Innovations of Photodynamic Therapy for Brain Tumors: Potential of Multifunctional Nanoparticles
- *Corresponding Author:
- Barberi-Heyob M
CRAN, Research Center for Automatic Control of Nancy
UMR 7039 CNRS, Lorraine-University
Centre Alexis Vautrin
Brabois, Vandoeuvre-lès-Nancy, France
E-mail: [email protected]
Received date: December 21, 2011; Accepted date:January 10, 2012; Published date:January 13, 2012
Citation: Bechet D, Frochot C, Vanderesse R, Barberi-Heyob M (2012) Innovations of Photodynamic Therapy for Brain Tumors: Potential of Multifunctional Nanoparticles. J Carcinogene Mutagene S8:001. doi: 10.4172/2157-2518.S8-001
Copyright: © 2012 Bechet D, et al. This is an open-access article distributed under the terms of the Creative Commons Attribution License, which permits unrestricted use, distribution, and reproduction in any medium, provided the original author and source are credited.

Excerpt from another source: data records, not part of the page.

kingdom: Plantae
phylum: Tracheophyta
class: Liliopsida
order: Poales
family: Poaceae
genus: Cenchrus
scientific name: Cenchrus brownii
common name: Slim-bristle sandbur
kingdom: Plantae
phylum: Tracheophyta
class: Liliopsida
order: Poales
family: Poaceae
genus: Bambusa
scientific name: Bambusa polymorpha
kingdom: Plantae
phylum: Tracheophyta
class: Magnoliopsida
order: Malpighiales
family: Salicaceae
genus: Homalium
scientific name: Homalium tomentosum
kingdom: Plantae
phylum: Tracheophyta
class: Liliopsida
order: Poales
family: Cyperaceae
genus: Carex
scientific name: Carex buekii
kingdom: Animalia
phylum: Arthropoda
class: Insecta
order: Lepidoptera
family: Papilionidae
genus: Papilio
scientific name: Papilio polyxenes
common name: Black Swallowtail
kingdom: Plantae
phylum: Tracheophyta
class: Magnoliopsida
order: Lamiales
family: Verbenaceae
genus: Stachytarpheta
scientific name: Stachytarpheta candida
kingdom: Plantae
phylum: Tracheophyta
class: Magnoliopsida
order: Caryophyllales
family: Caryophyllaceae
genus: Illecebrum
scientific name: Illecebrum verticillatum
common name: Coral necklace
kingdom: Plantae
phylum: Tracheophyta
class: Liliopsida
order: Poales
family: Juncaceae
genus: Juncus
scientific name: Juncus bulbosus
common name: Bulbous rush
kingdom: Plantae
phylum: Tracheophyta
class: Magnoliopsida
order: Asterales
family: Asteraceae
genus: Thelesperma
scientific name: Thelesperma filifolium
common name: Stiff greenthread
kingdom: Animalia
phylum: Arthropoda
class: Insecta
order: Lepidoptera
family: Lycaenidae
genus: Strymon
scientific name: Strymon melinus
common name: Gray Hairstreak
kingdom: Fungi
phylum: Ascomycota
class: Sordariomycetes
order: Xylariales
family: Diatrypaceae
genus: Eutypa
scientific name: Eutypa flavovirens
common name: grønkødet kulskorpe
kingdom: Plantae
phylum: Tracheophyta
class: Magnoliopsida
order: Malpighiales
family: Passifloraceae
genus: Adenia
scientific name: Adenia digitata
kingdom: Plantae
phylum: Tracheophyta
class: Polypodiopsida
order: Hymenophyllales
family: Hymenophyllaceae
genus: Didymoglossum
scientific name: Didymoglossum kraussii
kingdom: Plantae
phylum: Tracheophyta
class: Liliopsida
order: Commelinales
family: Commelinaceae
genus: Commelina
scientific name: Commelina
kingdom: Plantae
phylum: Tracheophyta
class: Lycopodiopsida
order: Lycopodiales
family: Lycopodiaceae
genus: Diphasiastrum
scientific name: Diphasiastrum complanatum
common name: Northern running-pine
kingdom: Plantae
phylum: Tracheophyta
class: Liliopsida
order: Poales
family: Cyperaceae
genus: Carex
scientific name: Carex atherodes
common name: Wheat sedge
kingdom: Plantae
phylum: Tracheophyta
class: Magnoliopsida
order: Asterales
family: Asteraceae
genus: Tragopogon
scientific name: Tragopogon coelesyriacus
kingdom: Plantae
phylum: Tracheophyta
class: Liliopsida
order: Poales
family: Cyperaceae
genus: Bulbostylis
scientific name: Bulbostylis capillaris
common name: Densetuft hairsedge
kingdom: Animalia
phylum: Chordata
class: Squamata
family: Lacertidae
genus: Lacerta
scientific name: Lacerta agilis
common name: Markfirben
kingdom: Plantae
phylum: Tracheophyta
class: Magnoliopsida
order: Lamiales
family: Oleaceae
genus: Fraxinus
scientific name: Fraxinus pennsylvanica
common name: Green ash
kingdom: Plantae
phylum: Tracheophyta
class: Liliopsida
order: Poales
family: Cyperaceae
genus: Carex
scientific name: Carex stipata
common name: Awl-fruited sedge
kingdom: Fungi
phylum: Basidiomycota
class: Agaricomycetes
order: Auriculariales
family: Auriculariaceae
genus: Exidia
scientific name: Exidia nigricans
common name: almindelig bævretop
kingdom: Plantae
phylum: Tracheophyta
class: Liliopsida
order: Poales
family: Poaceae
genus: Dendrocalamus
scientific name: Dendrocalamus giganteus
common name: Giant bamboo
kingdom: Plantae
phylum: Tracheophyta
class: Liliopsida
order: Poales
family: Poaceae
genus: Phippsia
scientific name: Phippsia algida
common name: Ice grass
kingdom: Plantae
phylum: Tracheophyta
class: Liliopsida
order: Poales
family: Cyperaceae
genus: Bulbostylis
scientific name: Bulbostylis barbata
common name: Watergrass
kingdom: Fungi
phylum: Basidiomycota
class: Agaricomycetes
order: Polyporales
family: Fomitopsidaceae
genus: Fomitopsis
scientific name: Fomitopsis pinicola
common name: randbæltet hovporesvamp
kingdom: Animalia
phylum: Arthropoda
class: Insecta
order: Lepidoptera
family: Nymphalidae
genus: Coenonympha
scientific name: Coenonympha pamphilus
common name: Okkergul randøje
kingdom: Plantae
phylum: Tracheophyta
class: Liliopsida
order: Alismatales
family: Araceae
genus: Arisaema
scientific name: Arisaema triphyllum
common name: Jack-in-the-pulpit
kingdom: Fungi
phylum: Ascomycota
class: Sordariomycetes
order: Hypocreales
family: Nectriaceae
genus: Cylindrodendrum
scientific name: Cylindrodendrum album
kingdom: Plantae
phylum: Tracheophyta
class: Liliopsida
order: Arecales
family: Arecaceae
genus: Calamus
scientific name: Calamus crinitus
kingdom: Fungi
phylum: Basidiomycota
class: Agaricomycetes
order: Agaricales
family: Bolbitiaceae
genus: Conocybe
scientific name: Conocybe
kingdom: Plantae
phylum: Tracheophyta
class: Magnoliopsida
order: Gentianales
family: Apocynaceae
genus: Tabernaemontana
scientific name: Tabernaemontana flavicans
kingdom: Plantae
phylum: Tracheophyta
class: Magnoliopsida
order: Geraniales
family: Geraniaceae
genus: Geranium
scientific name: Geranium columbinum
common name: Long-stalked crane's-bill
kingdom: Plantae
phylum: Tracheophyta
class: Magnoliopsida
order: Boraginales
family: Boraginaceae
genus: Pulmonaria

The poor outcome of primary malignant brain tumors is predominantly due to local invasion and recurrence. Multifunctional nanoparticles harbouring various functions including targeting, imaging and treatment have been intensively studied aiming to overcome limitations associated with conventional cancer diagnosis and therapy. Multifunctionality can be engineered into a single nanoplatform to provide tumour-specific detection, treatment, and follow-up. This review summarizes different targeting strategies for construction of multifunctional nanoparticles including magnetic nanoparticles-based theranostic systems, and the various surface engineering strategies of nanoparticles for in vivo applications. Using nanoparticles as carriers of photoactivable compounds is a very promising approach as they can satisfy all the requirements for an ideal photodynamic therapy agent. Nanoparticles represent emerging photosensitizer carriers that show great promise for PDT.